Since it involves an absolute value, I assume I need to split it into two cases? For $ 0 \le x \le \pi $
$$ \int_{0}^{\pi} e^{-x} \sin x\,dx $$
and for $ \pi \le x \le 2\pi $
$$ \int_{\pi}^{2\pi} e^{-x} \cdot(-\sin x)dx$$
I don't really know where to go from here. I've tried to integrate both of these, but I always end up with the wrong answer.
I want to point that the integrals
$$I = \int e^{ax}\cos{bx} \qquad J = \int e^{ax}\sin{bx}$$
can be solved by using Euler's formula, as follows
Consider the integral
$$A = \int e^{ax}\cos{bx}dx -i\int e^{ax}\sin{bx}dx = \int e^{(a+ib)x} dx$$ Therefore $I = Re\{A\}$ and $J = Im\{A\}$
This approach is suitable for this problem
Both integrals are the same except the minus sign and the end points of the intervals. Let's use integration by part to find the anti-derivative for $e^{-x}\sin x$.
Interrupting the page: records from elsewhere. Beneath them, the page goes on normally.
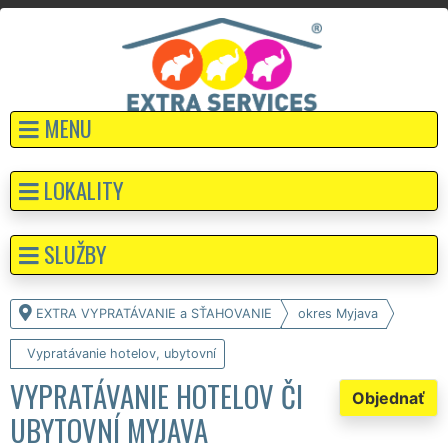
MENU
LOKALITY
SLUŽBY
EXTRA VYPRATÁVANIE a SŤAHOVANIE
okres Myjava
Vypratávanie hotelov, ubytovní
VYPRATÁVANIE HOTELOV ČI
Objednať
UBYTOVNÍ MYJAVA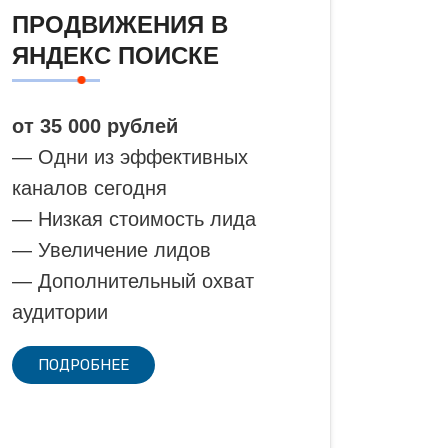
ПРОДВИЖЕНИЯ В
ЯНДЕКС ПОИСКЕ
от 35 000 рублей
— Одни из эффективных
каналов сегодня
— Низкая стоимость лида
— Увеличение лидов
— Дополнительный охват
аудитории
ПОДРОБНЕЕ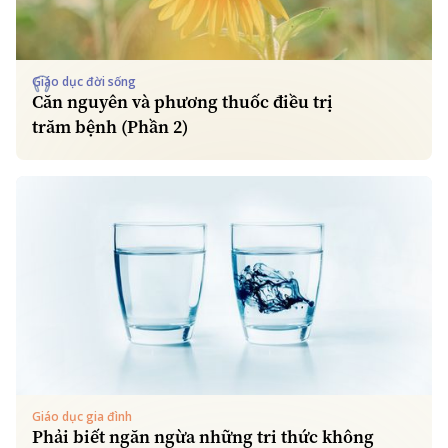
Giáo dục đời sống
Căn nguyên và phương thuốc điều trị
trăm bệnh (Phần 2)
Giáo dục gia đình
Phải biết ngăn ngừa những tri thức không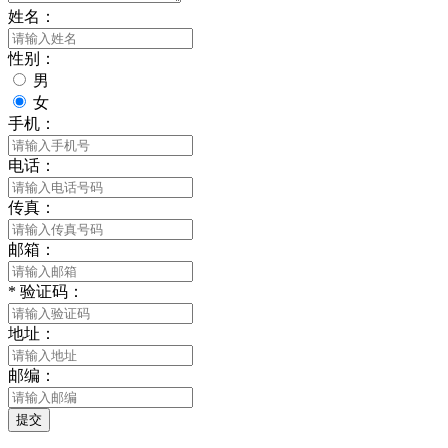
姓名：
性别：
男
女
手机：
电话：
传真：
邮箱：
*
验证码：
地址：
邮编：
提交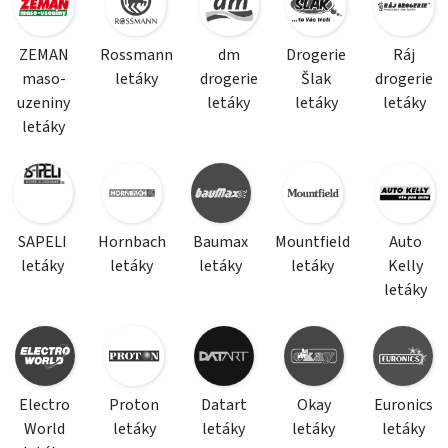
ZEMAN
Rossmann
dm
Drogerie
Ráj
maso-
letáky
drogerie
Šlak
drogerie
uzeniny
letáky
letáky
letáky
letáky
SAPELI
Hornbach
Baumax
Mountfield
Auto
letáky
letáky
letáky
letáky
Kelly
letáky
Electro
Proton
Datart
Okay
Euronics
World
letáky
letáky
letáky
letáky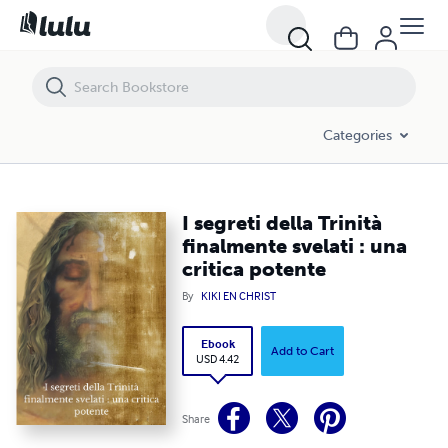
I segreti della Trinità finalmente svelati : una critica potente
Categories
I segreti della Trinità
finalmente svelati : una
critica potente
By
KIKI EN CHRIST
Ebook
Add to Cart
USD 4.42
Share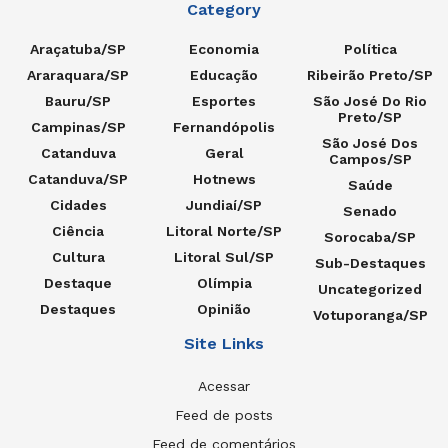
Category
Araçatuba/SP
Economia
Política
Araraquara/SP
Educação
Ribeirão Preto/SP
Bauru/SP
Esportes
São José Do Rio
Preto/SP
Campinas/SP
Fernandópolis
São José Dos
Catanduva
Geral
Campos/SP
Catanduva/SP
Hotnews
Saúde
Cidades
Jundiaí/SP
Senado
Ciência
Litoral Norte/SP
Sorocaba/SP
Cultura
Litoral Sul/SP
Sub-Destaques
Destaque
Olímpia
Uncategorized
Destaques
Opinião
Votuporanga/SP
Site Links
Acessar
Feed de posts
Feed de comentários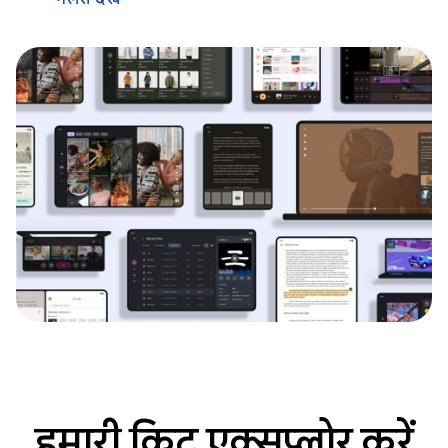
हमारी किट एक्सप्लोर करें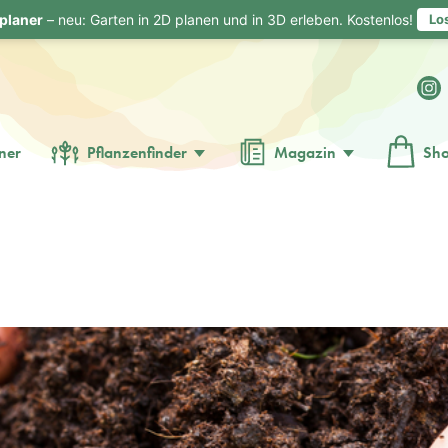
planer
– neu: Garten in 2D planen und in 3D erleben. Kostenlos!
Lo
ner
Pflanzenfinder
Magazin
Sh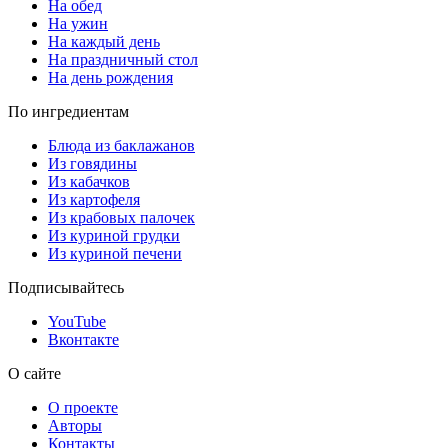
На обед
На ужин
На каждый день
На праздничный стол
На день рождения
По ингредиентам
Блюда из баклажанов
Из говядины
Из кабачков
Из картофеля
Из крабовых палочек
Из куриной грудки
Из куриной печени
Подписывайтесь
YouTube
Вконтакте
О сайте
О проекте
Авторы
Контакты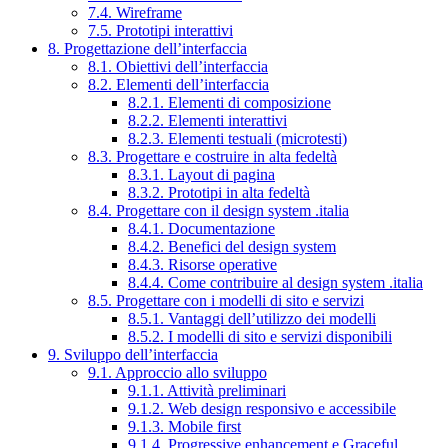
7.4. Wireframe
7.5. Prototipi interattivi
8. Progettazione dell’interfaccia
8.1. Obiettivi dell’interfaccia
8.2. Elementi dell’interfaccia
8.2.1. Elementi di composizione
8.2.2. Elementi interattivi
8.2.3. Elementi testuali (microtesti)
8.3. Progettare e costruire in alta fedeltà
8.3.1. Layout di pagina
8.3.2. Prototipi in alta fedeltà
8.4. Progettare con il design system .italia
8.4.1. Documentazione
8.4.2. Benefici del design system
8.4.3. Risorse operative
8.4.4. Come contribuire al design system .italia
8.5. Progettare con i modelli di sito e servizi
8.5.1. Vantaggi dell’utilizzo dei modelli
8.5.2. I modelli di sito e servizi disponibili
9. Sviluppo dell’interfaccia
9.1. Approccio allo sviluppo
9.1.1. Attività preliminari
9.1.2. Web design responsivo e accessibile
9.1.3. Mobile first
9.1.4. Progressive enhancement e Graceful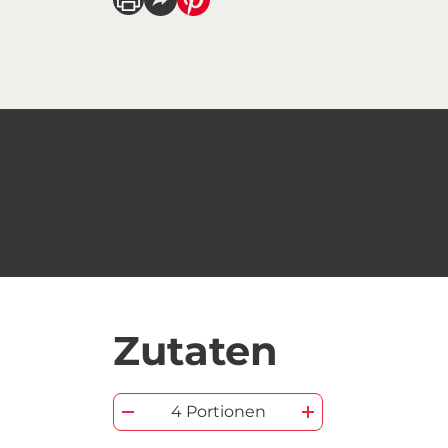
Zutaten
4 Portionen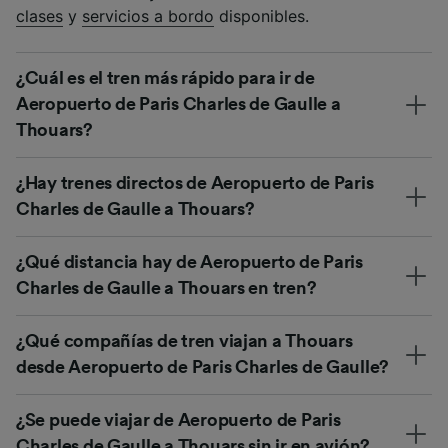
clases
y
servicios a bordo
disponibles.
¿Cuál es el tren más rápido para ir de
Aeropuerto de Paris Charles de Gaulle a
Thouars?
¿Hay trenes directos de Aeropuerto de Paris
Charles de Gaulle a Thouars?
¿Qué distancia hay de Aeropuerto de Paris
Charles de Gaulle a Thouars en tren?
¿Qué compañías de tren viajan a Thouars
desde Aeropuerto de Paris Charles de Gaulle?
¿Se puede viajar de Aeropuerto de Paris
Charles de Gaulle a Thouars sin ir en avión?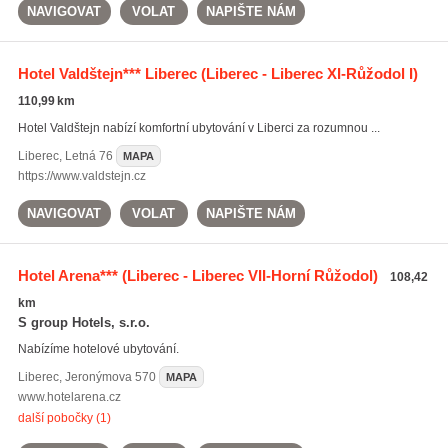
NAVIGOVAT
VOLAT
NAPIŠTE NÁM
Hotel Valdštejn*** Liberec
(Liberec - Liberec XI-Růžodol I)
110,99 km
Hotel Valdštejn nabízí komfortní ubytování v Liberci za rozumnou ...
Liberec
,
Letná 76
MAPA
https://www.valdstejn.cz
NAVIGOVAT
VOLAT
NAPIŠTE NÁM
Hotel Arena***
(Liberec - Liberec VII-Horní Růžodol)
108,42
km
S group Hotels, s.r.o.
Nabízíme hotelové ubytování.
Liberec
,
Jeronýmova 570
MAPA
www.hotelarena.cz
další pobočky (1)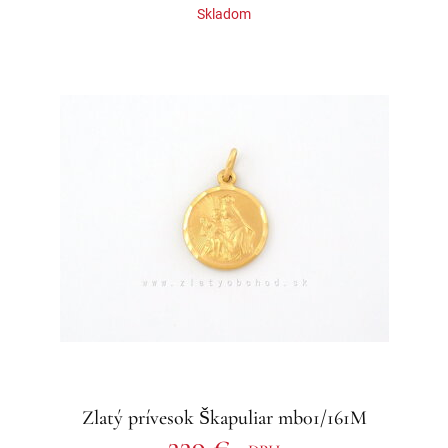
Skladom
Zlatý prívesok Škapuliar mb01/161M
339 €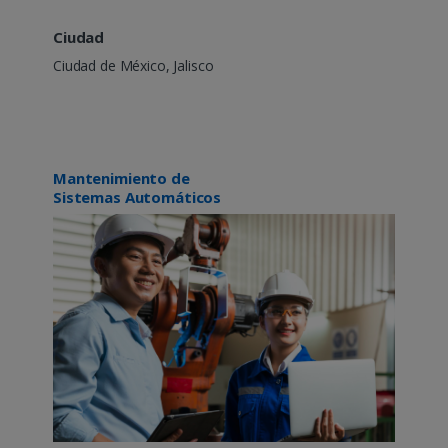
Ciudad
Ciudad de México, Jalisco
Mantenimiento de
Sistemas Automáticos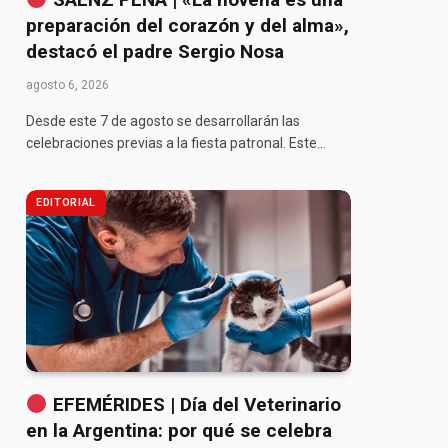
preparación del corazón y del alma»,
destacó el padre Sergio Nosa
agosto 6, 2026
Desde este 7 de agosto se desarrollarán las
celebraciones previas a la fiesta patronal. Este…
EDITORIAL
EFEMÉRIDES | Día del Veterinario
en la Argentina: por qué se celebra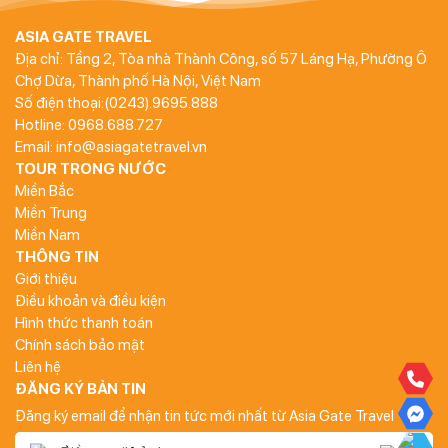
ASIA GATE TRAVEL
Địa chỉ: Tầng 2, Tòa nhà Thành Công, số 57 Láng Hạ, Phường Ô
Chợ Dừa, Thành phố Hà Nội, Việt Nam
Số điện thoại:(0243).9695.888
Hotline: 0968.688.727
Email: info@asiagatetravel.vn
TOUR TRONG NƯỚC
Miền Bắc
Miền Trung
Miền Nam
THÔNG TIN
Giới thiệu
Điều khoản và điều kiện
Hình thức thanh toán
Chính sách bảo mật
Liên hệ
ĐĂNG KÝ BẢN TIN
Đăng ký email để nhận tin tức mới nhất từ Asia Gate Travel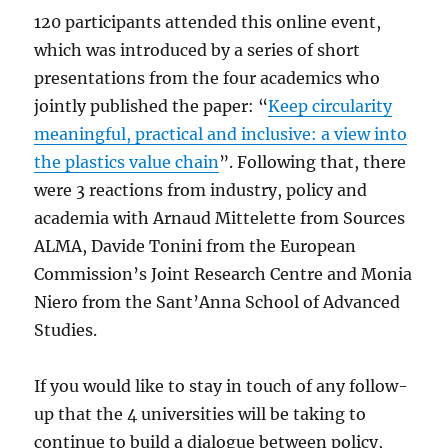
120 participants attended this online event,
which was introduced by a series of short
presentations from the four academics who
jointly published the paper: “
Keep circularity
meaningful, practical and inclusive: a view into
the plastics value chain
”. Following that, there
were 3 reactions from industry, policy and
academia with Arnaud Mittelette from Sources
ALMA, Davide Tonini from the European
Commission’s Joint Research Centre and Monia
Niero from the Sant’Anna School of Advanced
Studies.
If you would like to stay in touch of any follow-
up that the 4 universities will be taking to
continue to build a dialogue between policy,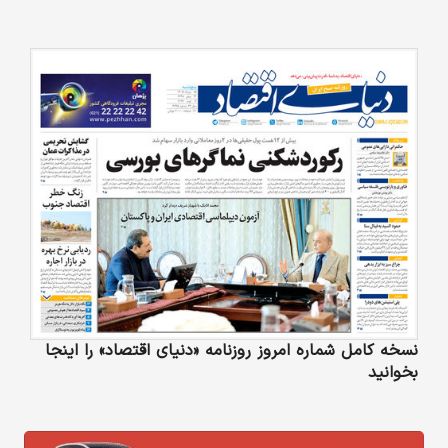
نسخه کامل شماره امروز روزنامه «دنیای‌ اقتصاد» را اینجا
بخوانید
$\displaystyle \int e^{-x}\sin xdx = -\displaystyle \int \sin xd(e^{-x}) = -\left(\sin xe^{-x} - \displaystyle \int e^{-x}\cos xdx\right) = -\sin xe^{-x} + \displaystyle \int e^{-x}\cos xdx = -\sin xe^{-x} - \displaystyle \int \cos xd(e^{-x}) = -\sin xe^{-x} - \cos xe^{-x} - \displaystyle \int \sin xe^{-x}dx \Rightarrow \displaystyle \int \sin xe^{-x}dx = \dfrac{-\sin xe^{-x} - \cos xe^{-x}}{2}= F(x)$.
From here, to evaluate each integral, we use the FTC: $\displaystyle \int_{0}^{\pi} e^{-x}\sin xdx = F(\pi) - F(0)$, and similarly for the second one.